Yehudi Menuhin, violin
Pierre Monteux, conductor
Charles Munch, conductor
Antal Dorati, conductor

Digitally remastered


Yehudi Menuhin
Lasting for nearly 70 years, Lord Menuhin's contract with EMI was the longest in the history of the music industry. In November 1929, at the age of 13, he made his first recordings for the Company in London, and he made his last recording shortly before his death in 1999, when he conducted the Sinfonia Varsovia in Beethoven's Piano Concertos with François-René Duchâble as the soloist.

In total Menuhin recorded over 300 works for EMI as both violinist and conductor. Menuhin's range was unique, including all of the main classical works for violin as well as collaborations with Stéphane Grappelli and Ravi Shankar.

Throughout his life Menuhin was concerned with education and humanitarian causes. He always made a point of putting these concerns into practical action, which included the founding in 1963 of the Yehudi Menuhin School at Stoke d'Abernon in Surrey, a boarding school for young talented musicians whose ex-pupils include Nigel Kennedy. In 1977 he also founded the International Menuhin Music Academy in Gstaad, Switzerland for young graduate string players.

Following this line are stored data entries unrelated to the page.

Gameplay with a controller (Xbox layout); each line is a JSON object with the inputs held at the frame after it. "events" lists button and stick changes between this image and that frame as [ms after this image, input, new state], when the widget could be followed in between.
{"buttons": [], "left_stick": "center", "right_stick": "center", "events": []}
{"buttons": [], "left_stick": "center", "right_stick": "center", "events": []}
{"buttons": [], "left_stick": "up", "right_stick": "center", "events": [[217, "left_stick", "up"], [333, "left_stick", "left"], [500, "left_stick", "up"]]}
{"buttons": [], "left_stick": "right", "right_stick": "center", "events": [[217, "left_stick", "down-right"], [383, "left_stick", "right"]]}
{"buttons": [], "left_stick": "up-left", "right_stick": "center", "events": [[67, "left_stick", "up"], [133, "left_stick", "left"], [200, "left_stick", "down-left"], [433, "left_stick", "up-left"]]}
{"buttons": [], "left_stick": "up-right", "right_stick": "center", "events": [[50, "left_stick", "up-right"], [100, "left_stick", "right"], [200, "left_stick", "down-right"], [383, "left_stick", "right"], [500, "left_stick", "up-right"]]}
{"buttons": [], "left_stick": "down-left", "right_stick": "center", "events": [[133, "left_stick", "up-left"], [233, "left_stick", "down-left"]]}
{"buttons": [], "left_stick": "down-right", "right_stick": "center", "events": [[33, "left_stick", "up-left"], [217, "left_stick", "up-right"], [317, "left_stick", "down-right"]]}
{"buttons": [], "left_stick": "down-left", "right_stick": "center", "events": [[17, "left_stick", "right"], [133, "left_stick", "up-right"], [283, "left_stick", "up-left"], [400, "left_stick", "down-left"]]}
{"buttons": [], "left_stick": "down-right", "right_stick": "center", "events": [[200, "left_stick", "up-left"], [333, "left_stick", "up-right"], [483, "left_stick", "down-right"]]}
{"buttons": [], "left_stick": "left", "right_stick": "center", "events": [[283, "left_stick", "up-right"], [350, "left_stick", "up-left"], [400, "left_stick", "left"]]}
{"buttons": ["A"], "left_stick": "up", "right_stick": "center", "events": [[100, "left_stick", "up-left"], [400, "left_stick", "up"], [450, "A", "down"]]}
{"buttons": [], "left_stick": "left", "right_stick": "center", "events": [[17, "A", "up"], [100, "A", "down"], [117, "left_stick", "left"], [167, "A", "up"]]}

In 1977 he founded Live Music Now, a charity which encourages young musicians to perform in hospitals, churches, schools and prisons. Lord Menuhin was also patron of the Music Sound Foundation, an independent charity set up by EMI to mark its centenary in 1997.

During World War II Menuhin gave more than 500 concerts for the Armed Forces. When hostilities ceased, he continued to give concerts for displaced persons around Europe and saw for himself the horrors of the concentration camps, an experience that moved him greatly. In recognition of his musical and humanitarian achievements he was awarded many international honours including the Legion d'Honneur and the Croix de Lorraine from France; the Order of Merit from Germany; the Ordre Leopold and Ordre de la Couronne from Belgium. In 1960 Menuhin received the Nehru Peace Prize for International Understanding from the Prime Minister of India. Other honours include the Royal Philharmonic Society's Gold Medal and the Cobbett Medal of the Worshipful Company of Musicians.

In 1965 he was given an honorary knighthood (KBE) by Queen Elizabeth II (which became a formal knighthood in 1985 when he was granted honorary British citizenship) and in 1987 he became a member of the highly select Order of Merit (OM). In 1993 he was awarded a Life Peerage, becoming Lord Menuhin of Stoke d'Abernon. He was an honorary doctor of twenty universities, including Oxford, Cambridge and the University of St. Andrews; he was a Freeman of the Cities of Edinburgh, Bath, Reims and Warsaw and was the holder of the Gold Medals of the Cities of Paris, New York and Jerusalem. In 1992 he was honoured with the title of Ambassador of Goodwill to Unesco.

Active right up to the very end of his life, Lord Menuhin died on 12 March 1999 in Berlin, where he was to have conducted a concert.